I don’t know where you are from. But read this for a little perspective.
https://larrylittlefield.wordpress.com/2014/07/15/the-2008-nyc-2555-united-federation-of-teachers-pension-deal-an-investigation/
We’re beyond talking about “what’s best” in the wake of Generation Greed. The question is how can we get anything as an ever rising share of “public school” funding goes to public employee pensions. And, because of soaring senior benefits in general a shrinking share of public money goes to public schools.
I’m not talking about tax cuts. I’m talking about younger generations paying higher taxes, having less left to spend and save, and still facing diminished public services, particularly in the schools. So we need radical ways around this.
Hi Larry, I am looking for some information about how the MTA spends its money in terms of maintenance e.g. do they spend more on fixing the engine or the air conditioning, what months do they spend more on maintenance, etc. Thanks!
The best publicly available data would get no more detailed than money spent maintaining the cars as compared with the rights of way, stations, etc.
The MTA may not even be able to answer that question. They bring the cars to the shop on a schedule. Perhaps in summer AC maintenance is part of the workload, whereas in winter it might be heat. But its the same workers doing the work. It’s more like there is a group of workers that works on electric engines, but AC is run by an electric engine too.

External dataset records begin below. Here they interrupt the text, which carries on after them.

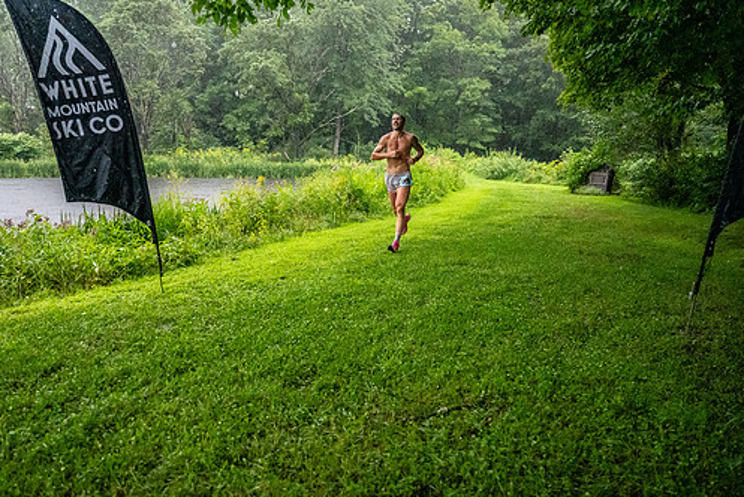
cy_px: 225
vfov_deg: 46.4
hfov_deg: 65.2
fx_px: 579
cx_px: 325
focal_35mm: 28
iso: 12800
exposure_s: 1/1000
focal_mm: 24
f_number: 2.8
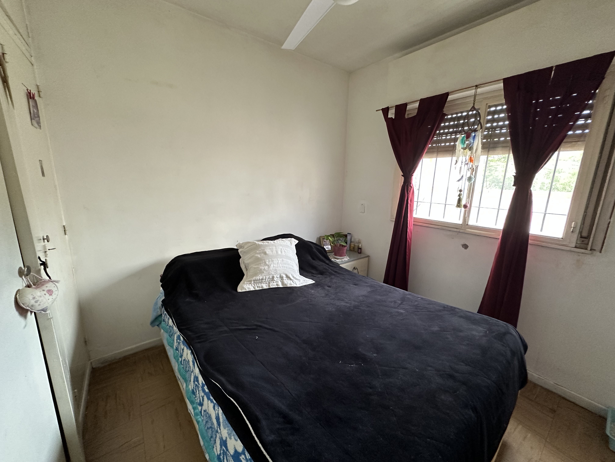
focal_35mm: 14
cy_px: 231
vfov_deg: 85.7
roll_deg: -0.8
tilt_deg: -11.2
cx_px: 308
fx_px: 249
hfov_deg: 102.1
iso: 320
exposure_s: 1/80
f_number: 2.2
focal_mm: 2.22
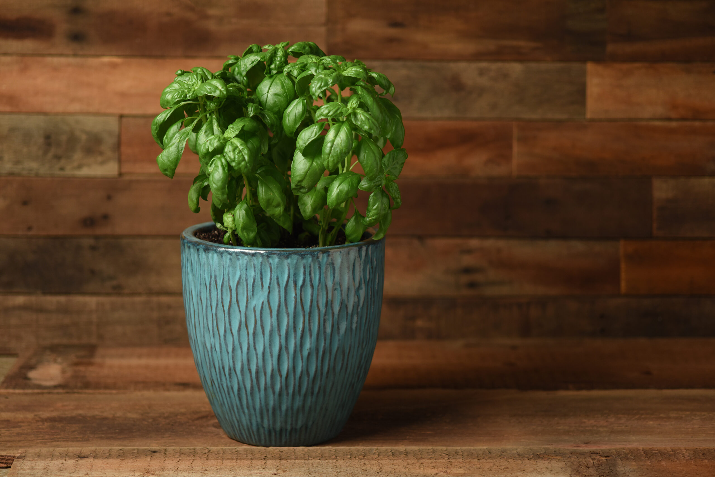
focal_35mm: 105
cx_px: 358
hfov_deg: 19.4
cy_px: 238
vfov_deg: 13.1
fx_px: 2086
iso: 400
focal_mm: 105
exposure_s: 1/40
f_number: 2.8
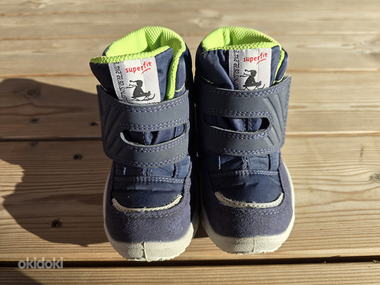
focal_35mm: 23
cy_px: 142
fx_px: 252
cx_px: 190
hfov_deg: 73.9
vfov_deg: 58.9
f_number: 1.7
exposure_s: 1/361
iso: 12
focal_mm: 6.3
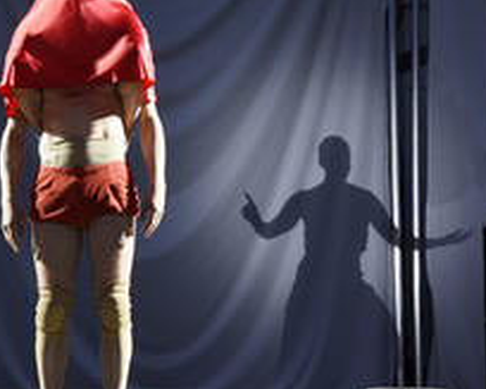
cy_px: 122
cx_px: 87
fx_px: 2444
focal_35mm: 170
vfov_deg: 9.1
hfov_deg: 11.3
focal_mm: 82
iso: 640
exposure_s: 1/60
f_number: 6.3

I’m a NYC firefighter with 15 years. I’m trying to find out if there is any way to buy back my remaining 5 years so I can take early retirement ?

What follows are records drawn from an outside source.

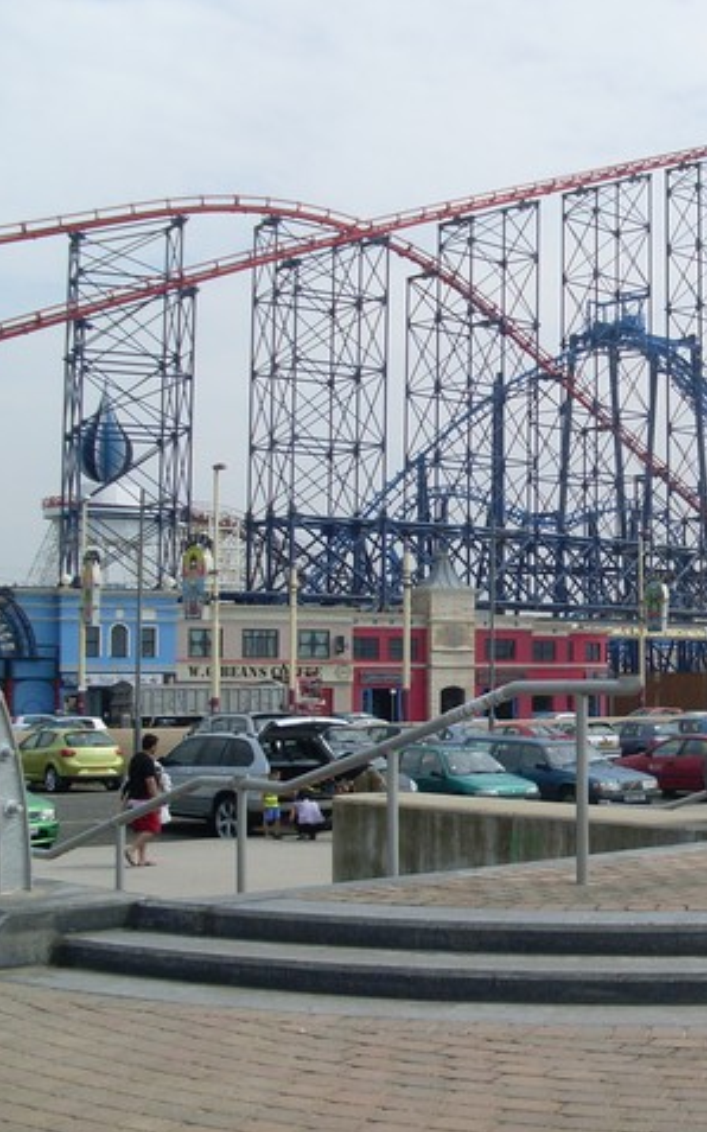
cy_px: 565
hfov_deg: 23.0
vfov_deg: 37.5
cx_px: 714
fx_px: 1665
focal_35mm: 54
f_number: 7.7
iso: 80
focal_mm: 6.3
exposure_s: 1/350
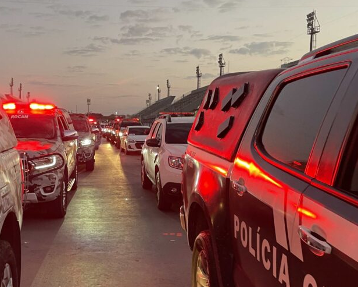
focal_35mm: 44
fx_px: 466
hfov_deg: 41.1
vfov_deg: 34.1
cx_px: 103
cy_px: 166
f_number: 1.6
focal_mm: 4.2
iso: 160
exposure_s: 1/56
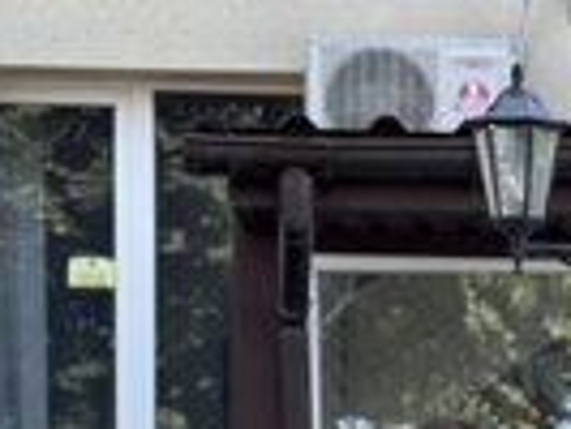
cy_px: 575
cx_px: 773
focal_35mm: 144
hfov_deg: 13.2
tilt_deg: +2.2
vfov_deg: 10.1
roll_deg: +0.4
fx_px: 2377
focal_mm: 6.76
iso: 64
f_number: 1.78
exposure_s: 1/678
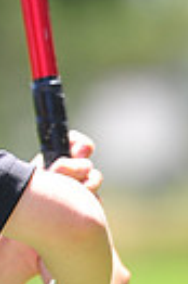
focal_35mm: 884
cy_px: -167
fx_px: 6943
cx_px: -205
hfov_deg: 1.5
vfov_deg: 2.3
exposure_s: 1/320
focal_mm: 200
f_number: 4.5
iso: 200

Can you be if any help with information.
Thank You
https://larrylittlefield.wordpress.com/2014/07/20/updated-long-term-pension-data-for-new-york-and-new-jersey-the-large-plans-for-most-public-employees/#more-767 – you’ve inaccurately identified NYSLRS as “NYSTRS” in this article. NYSTRS is “NYS Teachers’ Retirement System”, the pension system covering NYS public teachers, when you’re referring to “NYSLRS”, or the NYS & Local Retirement System which covers NYS and local government employees.